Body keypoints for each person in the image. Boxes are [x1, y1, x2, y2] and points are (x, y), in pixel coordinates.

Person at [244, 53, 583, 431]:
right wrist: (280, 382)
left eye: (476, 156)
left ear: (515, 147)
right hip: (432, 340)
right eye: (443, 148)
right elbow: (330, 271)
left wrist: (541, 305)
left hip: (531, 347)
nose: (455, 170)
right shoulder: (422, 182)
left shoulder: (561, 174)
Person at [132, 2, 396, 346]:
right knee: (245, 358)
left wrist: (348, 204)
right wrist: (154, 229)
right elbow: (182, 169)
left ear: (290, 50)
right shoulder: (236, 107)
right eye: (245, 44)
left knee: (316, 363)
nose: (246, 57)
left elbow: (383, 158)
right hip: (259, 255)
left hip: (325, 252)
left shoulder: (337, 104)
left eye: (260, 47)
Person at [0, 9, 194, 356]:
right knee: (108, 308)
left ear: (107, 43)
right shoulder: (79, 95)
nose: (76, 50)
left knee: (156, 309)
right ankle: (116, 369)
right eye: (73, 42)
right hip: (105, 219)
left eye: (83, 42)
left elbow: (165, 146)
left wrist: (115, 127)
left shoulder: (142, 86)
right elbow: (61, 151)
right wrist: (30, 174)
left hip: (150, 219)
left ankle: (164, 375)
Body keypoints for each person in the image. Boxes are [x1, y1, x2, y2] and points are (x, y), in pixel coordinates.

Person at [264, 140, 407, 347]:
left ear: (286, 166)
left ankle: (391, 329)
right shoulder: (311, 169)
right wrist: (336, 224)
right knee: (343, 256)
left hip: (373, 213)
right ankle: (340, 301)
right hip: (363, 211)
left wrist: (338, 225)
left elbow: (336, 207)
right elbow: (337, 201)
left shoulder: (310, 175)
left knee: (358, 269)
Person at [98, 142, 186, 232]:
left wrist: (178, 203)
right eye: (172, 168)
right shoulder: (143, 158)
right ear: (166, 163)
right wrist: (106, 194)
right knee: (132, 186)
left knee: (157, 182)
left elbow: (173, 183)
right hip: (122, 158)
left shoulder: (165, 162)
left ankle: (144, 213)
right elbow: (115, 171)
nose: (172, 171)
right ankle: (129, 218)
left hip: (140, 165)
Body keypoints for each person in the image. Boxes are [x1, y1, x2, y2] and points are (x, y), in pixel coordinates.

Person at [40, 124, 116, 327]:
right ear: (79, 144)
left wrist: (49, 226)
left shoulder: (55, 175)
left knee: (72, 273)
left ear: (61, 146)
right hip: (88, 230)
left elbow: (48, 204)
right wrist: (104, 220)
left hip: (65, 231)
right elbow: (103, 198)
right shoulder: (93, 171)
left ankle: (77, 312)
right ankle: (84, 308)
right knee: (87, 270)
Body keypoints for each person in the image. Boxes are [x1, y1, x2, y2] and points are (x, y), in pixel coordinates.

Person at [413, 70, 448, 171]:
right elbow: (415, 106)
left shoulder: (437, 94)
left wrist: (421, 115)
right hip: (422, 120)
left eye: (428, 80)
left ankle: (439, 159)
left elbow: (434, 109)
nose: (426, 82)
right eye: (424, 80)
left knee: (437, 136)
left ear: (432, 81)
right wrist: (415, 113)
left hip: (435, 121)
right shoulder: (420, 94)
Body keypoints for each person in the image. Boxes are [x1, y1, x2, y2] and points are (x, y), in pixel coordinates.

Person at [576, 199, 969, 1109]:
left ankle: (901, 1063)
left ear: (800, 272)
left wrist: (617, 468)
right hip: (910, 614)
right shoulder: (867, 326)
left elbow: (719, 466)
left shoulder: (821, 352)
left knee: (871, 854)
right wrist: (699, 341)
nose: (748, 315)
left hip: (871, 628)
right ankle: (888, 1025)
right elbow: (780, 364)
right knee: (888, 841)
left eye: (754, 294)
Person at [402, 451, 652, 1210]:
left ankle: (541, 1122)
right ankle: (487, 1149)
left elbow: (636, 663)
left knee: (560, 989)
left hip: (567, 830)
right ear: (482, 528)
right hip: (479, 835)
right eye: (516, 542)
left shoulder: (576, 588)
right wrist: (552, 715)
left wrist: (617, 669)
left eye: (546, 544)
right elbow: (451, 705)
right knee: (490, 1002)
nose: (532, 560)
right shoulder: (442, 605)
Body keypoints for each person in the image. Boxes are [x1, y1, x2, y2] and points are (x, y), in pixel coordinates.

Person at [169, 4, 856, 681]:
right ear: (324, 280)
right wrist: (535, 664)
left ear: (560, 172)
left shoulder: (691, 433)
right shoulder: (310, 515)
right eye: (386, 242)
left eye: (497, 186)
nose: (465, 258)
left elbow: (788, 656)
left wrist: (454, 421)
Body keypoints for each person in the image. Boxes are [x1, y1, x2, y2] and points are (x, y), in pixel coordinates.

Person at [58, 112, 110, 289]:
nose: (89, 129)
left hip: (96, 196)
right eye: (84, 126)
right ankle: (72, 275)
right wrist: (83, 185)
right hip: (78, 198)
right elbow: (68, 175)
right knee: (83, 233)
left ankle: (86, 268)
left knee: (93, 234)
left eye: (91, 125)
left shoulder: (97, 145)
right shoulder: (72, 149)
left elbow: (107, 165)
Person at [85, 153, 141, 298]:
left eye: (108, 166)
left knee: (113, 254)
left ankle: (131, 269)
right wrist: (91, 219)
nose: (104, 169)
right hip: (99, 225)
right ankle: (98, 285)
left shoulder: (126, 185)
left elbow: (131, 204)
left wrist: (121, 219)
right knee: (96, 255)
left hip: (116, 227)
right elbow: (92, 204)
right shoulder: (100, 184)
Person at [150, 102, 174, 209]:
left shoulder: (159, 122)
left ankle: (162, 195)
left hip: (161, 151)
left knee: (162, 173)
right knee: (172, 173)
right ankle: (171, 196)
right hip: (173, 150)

*Exercise directions*:
From the first line of the data above through the line containing "right hip: (259, 255)", set each line down again exactly; include both ends and omit everything else.

*Answer section*:
Body keypoints for each person in the image. Boxes are [x1, y1, x2, y2] and points are (x, y), in pixel coordinates.

Person at [244, 53, 583, 431]:
right wrist: (280, 382)
left eye: (476, 156)
left ear: (515, 147)
right hip: (432, 340)
right eye: (443, 148)
right elbow: (330, 271)
left wrist: (541, 305)
left hip: (531, 347)
nose: (455, 170)
right shoulder: (422, 182)
left shoulder: (561, 174)
Person at [132, 2, 396, 346]:
right knee: (245, 358)
left wrist: (348, 204)
right wrist: (154, 229)
right elbow: (182, 169)
left ear: (290, 50)
right shoulder: (236, 107)
right eye: (245, 44)
left knee: (316, 363)
nose: (246, 57)
left elbow: (383, 158)
right hip: (259, 255)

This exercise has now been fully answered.